§ **WRITTEN TASK 1**:
In the notes on startup economics, reproduce everything from "PS: From now, expect" down to "(ARR) and profitability.", switching "newsletter" to "blog".
§ **WRITTEN TASK 2**:
Answer these questions from the notes on startup economics:
(a) How many criteria were in the framework one company used when targeting the financial services market?
(b) What do successful founders overlay on their intuition?
(c) How many actionable TODOs are listed among the topics discussed?

§ **PASSAGE PROVIDED**:
────

Unlike most startup talks, this is all about numbers and how to revisit your business economics - a must read/watch imo.

Topics discussed:

  • Targeting the Right Markets

  • Understanding Your True Business Economics

  • How to really calculate CAC

  • Effective Fundraising Through Financial Transparency

  • 3 Actionable TODOs for you

PS: From now, expect more activity on this newsletter around curation and notes (I read/watch a lot - so will be sharing more notes going forward).

Targeting the Right Markets

Intuition alone isn't enough. Successful founders overlay quantitative analysis on their intuition to make better decisions.

A quantitative framework simplifies your business down to atomic units, helping you make explicit decisions about which markets to target. This not only improves decision-making but also aligns the entire company behind the strategy.

For instance, when targeting the financial services market, one company used a framework with five criteria, including buying cycle and network compatibility. This allowed them to focus on the most promising segments, resulting in a significant increase in Annual Recurring Revenue (ARR) and profitability.

The real power lies not in the specific criteria, but in using a framework that forces you to think critically about your target market.

You may have an intuition about where to focus, but quantifying it can reveal surprising insights. For example, the largest companies in a sector may not always represent the biggest revenue opportunity for your specific product.

────

§ **DATASET EXTRACT**:
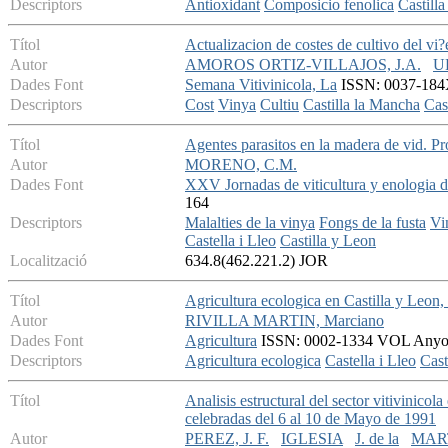
Descriptors
Antioxidant
Composicio fenolica
Castill
Títol
Actualizacion de costes de cultivo del v
Autor
AMOROS ORTIZ-VILLAJOS, J.A.
U
Dades Font
Semana Vitivinicola, La
ISSN: 0037-184X
Descriptors
Cost
Vinya
Cultiu
Castilla la Mancha
Cas
Títol
Agentes parasitos en la madera de vid. Pr
Autor
MORENO, C.M.
Dades Font
XXV Jornadas de viticultura y enologia d
164
Descriptors
Malalties de la vinya
Fongs de la fusta
Vi
Castella i Lleo
Castilla y Leon
Localització
634.8(462.221.2) JOR
Títol
Agricultura ecologica en Castilla y Leon,
Autor
RIVILLA MARTIN, Marciano
Dades Font
Agricultura
ISSN: 0002-1334 VOL Anyo L
Descriptors
Agricultura ecologica
Castella i Lleo
Cast
Títol
Analisis estructural del sector vitivinic
celebradas del 6 al 10 de Mayo de 1991
Autor
PEREZ, J. F.
IGLESIA
J. de la
MARTI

────

§ **EXERCISE ANSWER 1**:
PS: From now, expect more activity on this blog around curation and notes (I read/watch a lot - so will be sharing more notes going forward).

Targeting the Right Markets

Intuition alone isn't enough. Successful founders overlay quantitative analysis on their intuition to make better decisions.

A quantitative framework simplifies your business down to atomic units, helping you make explicit decisions about which markets to target. This not only improves decision-making but also aligns the entire company behind the strategy.

For instance, when targeting the financial services market, one company used a framework with five criteria, including buying cycle and network compatibility. This allowed them to focus on the most promising segments, resulting in a significant increase in Annual Recurring Revenue (ARR) and profitability.

§ **EXERCISE ANSWER 2**:
(a) Five.
(b) Quantitative analysis.
(c) Three.